Saturday, Jul 28, 2012
Ajman: Only days after flipping the switch on a new composting machine, overseers of a hotel report they are diverting up to 600 kilograms of organic waste a day away from the local landfill.
Add into the mix new parallel recycling efforts at the hotel that are segregating a further 300 kilograms of paper, plastics and metal waste generated daily at the 400-room hotel and, over the course of the next year, as much as 328,000 kilograms of waste is expected to be diverted from the dump, said hotel management.
“This is a huge amount of waste to be diverted,” Iftikhar Hamdani, general manager, Ramada Hotel and Suites in Ajman, told Gulf News. “All of our organic waste is going into our new composting machine we have installed.”
Hamdani said the efforts, dubbed the Zero Landfill Project, are believed to be the first ever undertaken within the hotel industry in the UAE on this scale and it is hoped that other hotels across the country will follow the lead of Ramada Hotel & Suites Ajman.
“We are pioneers in the UAE; no other hotel has such a thing,” Hamdani said. “We want people to follow us on this.
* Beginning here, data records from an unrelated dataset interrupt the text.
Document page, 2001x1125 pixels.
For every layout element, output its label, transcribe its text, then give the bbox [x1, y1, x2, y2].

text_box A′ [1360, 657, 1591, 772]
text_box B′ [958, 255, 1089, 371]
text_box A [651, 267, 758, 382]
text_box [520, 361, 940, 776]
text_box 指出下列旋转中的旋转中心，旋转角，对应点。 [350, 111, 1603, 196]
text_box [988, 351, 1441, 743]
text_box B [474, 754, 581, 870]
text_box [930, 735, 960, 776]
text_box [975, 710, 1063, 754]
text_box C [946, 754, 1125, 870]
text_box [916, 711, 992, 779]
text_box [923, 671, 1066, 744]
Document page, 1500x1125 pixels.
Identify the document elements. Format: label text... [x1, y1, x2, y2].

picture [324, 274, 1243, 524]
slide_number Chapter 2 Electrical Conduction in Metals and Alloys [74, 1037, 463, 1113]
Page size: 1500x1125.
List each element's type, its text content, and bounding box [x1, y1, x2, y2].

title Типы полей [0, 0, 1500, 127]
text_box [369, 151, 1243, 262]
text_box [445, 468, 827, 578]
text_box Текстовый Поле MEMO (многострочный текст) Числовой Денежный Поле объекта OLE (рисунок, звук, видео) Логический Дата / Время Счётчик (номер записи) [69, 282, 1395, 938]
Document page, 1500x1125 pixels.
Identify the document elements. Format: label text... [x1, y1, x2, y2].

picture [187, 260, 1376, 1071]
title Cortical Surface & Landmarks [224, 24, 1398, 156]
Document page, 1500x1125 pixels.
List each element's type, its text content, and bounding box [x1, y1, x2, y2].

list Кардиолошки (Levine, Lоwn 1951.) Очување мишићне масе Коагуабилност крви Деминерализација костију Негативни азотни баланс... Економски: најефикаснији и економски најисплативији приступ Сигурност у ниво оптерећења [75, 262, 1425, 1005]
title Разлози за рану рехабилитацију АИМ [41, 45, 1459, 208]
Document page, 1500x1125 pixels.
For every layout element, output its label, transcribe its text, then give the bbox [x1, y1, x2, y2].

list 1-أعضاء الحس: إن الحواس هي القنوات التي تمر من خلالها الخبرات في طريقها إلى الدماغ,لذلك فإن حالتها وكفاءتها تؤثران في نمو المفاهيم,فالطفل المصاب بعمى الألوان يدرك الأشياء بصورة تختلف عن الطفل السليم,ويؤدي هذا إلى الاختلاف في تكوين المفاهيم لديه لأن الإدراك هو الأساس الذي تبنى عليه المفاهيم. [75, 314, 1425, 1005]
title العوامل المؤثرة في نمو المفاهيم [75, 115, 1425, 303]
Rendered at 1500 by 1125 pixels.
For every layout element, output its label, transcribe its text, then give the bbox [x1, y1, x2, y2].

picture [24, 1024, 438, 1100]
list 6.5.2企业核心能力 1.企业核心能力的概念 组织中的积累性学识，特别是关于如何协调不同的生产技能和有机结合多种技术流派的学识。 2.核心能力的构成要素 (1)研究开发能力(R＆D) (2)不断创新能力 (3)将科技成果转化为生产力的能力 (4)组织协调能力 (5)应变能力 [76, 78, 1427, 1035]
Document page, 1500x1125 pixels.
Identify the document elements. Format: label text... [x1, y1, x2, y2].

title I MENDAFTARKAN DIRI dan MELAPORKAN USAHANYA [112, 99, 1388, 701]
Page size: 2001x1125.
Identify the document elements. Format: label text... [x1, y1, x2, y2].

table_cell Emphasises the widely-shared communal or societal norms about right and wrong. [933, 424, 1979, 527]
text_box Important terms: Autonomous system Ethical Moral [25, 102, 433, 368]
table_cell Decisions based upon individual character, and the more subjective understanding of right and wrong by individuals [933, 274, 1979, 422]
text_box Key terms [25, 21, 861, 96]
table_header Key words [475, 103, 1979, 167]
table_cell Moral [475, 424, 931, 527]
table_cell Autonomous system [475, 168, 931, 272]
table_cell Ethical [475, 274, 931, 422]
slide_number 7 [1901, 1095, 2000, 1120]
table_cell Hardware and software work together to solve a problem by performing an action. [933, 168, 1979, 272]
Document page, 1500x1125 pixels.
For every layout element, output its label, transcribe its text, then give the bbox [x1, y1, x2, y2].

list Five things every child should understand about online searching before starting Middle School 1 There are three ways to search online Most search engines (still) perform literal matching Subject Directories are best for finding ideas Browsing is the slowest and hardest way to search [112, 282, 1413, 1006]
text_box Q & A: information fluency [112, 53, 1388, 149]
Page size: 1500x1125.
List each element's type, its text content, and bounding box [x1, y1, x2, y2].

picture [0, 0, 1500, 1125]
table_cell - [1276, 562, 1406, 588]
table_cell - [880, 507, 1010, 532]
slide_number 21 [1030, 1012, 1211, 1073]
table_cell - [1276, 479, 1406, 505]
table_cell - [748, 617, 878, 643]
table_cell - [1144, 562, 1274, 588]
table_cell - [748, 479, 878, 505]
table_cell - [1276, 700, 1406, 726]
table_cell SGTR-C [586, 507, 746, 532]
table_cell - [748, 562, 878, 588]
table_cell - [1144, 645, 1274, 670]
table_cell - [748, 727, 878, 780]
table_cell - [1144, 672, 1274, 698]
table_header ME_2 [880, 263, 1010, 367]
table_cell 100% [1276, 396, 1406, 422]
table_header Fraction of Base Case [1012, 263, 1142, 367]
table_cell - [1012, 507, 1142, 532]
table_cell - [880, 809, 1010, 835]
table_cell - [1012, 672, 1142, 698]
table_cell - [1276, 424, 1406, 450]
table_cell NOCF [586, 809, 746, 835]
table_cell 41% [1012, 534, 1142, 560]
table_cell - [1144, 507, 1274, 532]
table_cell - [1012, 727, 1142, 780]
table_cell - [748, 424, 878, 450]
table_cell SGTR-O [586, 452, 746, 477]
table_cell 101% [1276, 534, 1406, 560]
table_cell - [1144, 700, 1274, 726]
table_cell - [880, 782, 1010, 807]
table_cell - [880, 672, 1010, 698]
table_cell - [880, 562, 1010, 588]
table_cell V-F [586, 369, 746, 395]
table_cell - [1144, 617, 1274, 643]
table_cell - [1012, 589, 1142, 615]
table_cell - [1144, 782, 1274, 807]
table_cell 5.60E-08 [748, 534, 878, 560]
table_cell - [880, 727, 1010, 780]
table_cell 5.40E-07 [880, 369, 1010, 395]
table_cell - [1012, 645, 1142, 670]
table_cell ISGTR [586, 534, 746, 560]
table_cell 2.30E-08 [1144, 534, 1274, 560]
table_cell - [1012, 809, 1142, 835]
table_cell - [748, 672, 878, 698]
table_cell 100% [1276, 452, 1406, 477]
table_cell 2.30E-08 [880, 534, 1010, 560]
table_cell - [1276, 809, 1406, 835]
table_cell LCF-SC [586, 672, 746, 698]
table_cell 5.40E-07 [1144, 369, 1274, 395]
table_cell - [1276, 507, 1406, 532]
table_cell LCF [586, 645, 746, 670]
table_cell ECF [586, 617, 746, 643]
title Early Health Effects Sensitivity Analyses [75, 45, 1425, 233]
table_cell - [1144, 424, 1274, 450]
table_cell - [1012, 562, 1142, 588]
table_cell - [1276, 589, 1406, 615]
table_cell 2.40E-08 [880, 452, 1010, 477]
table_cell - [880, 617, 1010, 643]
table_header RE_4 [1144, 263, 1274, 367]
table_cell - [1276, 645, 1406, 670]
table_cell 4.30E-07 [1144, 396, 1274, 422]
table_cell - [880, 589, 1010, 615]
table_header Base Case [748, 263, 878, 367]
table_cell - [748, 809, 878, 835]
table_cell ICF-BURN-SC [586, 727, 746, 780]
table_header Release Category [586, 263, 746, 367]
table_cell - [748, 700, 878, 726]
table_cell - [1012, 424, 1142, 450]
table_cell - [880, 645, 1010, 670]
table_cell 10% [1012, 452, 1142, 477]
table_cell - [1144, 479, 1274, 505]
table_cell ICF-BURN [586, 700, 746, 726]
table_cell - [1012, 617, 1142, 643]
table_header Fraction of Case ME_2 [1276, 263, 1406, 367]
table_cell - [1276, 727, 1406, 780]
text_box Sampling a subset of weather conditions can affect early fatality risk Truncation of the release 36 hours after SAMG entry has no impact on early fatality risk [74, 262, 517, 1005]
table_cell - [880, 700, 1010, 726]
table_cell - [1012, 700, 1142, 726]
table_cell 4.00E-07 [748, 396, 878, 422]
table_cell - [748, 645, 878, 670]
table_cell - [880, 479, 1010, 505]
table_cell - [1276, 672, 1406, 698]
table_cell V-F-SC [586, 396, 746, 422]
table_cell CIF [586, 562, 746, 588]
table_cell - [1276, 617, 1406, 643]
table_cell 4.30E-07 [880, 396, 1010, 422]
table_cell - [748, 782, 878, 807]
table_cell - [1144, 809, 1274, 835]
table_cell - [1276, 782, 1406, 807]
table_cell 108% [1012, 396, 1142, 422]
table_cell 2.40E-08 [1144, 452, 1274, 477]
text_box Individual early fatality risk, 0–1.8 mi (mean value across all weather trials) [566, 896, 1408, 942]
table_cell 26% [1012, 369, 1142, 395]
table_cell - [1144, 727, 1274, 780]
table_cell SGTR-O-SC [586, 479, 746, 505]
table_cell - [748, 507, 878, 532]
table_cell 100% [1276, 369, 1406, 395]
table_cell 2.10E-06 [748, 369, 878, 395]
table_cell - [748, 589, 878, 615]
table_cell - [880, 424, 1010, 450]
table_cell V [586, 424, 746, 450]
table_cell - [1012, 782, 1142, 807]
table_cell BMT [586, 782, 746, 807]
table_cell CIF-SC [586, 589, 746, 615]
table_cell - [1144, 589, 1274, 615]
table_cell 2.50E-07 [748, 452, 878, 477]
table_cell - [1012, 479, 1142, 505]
We are ready to give expertise to any hotel if they want to come and learn how to take these steps.”
Hamdani lauded fellow partners in the Zero Landfill Project who helped make the initiative a reality.
Within the last year, Ramada teamed up with AIMS Environment waste company as well as Green Mountain Waste Management and purchased the new composting machine from Green Good Eco-Tech.
The results demonstrated by the new composting machine are encouraging, Hamdani said.
Every day, up to 600 kilograms of organic waste — mostly from the hotel kitchen — are being fed into the composter and within 24 hours of exposure to a heat process, the waste is reduced to 120 kilograms of new compost materials that can be used to fertilise gardens and green belts.
So far, compost generated is being used on the Ramada grounds in Ajman, recycled back into the earth to provide badly-needed nutrients in a desert environment. Some of the compost is also being provided to the Ajman palace.
“Our compost system is reducing waste to 20 per cent and it can be reused on our grounds so it not only frees up land in the landfill but is being recycled,” Hamdani said.